#### [STUDY MATERIAL]

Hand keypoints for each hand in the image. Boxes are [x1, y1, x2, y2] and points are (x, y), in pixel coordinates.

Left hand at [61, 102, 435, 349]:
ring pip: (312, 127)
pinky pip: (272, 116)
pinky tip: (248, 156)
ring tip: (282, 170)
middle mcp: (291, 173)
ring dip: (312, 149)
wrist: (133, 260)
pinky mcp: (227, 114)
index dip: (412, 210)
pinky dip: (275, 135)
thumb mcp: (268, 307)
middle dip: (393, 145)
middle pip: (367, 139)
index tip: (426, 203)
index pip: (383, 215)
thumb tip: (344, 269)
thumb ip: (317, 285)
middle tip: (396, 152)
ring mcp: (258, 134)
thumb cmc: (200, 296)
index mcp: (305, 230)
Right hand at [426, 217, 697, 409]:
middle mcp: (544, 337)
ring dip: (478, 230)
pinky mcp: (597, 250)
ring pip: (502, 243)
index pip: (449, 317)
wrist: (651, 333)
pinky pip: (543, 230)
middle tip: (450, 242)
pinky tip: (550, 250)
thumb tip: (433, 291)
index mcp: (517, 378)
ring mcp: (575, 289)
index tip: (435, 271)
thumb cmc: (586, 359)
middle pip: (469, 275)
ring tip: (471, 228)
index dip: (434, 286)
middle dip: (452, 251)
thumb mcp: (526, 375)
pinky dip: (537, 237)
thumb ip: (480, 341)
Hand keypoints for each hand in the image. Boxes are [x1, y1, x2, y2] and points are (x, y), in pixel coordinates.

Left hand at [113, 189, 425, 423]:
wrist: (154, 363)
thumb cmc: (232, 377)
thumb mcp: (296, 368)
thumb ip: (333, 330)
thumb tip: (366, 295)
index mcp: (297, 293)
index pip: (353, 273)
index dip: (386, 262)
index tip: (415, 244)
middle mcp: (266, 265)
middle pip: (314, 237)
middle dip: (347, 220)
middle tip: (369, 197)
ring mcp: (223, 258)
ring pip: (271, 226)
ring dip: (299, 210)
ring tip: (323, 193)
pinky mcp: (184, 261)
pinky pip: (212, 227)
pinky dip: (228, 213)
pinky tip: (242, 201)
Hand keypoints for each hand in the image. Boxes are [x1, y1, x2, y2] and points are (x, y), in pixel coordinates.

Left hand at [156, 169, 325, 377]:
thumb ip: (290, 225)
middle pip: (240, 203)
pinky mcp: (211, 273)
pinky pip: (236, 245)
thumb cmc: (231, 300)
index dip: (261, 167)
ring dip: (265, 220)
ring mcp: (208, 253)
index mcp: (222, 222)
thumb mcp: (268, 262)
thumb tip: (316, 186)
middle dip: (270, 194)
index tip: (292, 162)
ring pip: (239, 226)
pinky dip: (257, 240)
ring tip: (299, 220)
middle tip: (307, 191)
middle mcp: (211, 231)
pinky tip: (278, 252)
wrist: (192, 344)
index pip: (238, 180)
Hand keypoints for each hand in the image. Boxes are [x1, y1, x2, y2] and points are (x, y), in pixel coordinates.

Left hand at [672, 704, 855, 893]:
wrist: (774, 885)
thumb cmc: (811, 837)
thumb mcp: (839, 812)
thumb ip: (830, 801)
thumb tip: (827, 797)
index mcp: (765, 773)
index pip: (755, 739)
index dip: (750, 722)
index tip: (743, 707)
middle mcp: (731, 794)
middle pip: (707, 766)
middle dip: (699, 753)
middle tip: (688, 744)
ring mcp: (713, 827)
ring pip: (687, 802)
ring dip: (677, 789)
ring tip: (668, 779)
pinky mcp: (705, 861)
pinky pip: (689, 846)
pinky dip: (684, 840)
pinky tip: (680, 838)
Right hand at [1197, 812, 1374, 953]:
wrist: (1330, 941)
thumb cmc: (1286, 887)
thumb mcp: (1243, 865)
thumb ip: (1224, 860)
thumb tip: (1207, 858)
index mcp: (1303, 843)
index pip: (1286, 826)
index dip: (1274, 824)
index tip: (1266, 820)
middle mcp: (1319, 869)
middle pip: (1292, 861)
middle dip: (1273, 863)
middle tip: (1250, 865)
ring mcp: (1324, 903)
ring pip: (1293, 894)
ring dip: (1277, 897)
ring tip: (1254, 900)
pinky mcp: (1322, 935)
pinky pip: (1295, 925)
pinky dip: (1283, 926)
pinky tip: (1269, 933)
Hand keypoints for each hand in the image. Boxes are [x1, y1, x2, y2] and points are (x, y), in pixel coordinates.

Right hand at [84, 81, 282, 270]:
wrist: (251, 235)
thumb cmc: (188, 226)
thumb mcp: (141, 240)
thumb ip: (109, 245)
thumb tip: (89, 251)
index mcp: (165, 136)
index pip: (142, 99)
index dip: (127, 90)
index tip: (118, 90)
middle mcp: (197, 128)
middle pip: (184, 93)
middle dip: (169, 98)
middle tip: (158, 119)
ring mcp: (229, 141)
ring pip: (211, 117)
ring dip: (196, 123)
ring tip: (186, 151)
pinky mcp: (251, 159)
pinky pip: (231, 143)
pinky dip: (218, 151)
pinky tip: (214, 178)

#### [WHAT THIS TASK INVOLVES]
When a line of the material holds "wrist", count it once, and then give the final number alone.

#### [RESULT FOR THIS EXERCISE]
7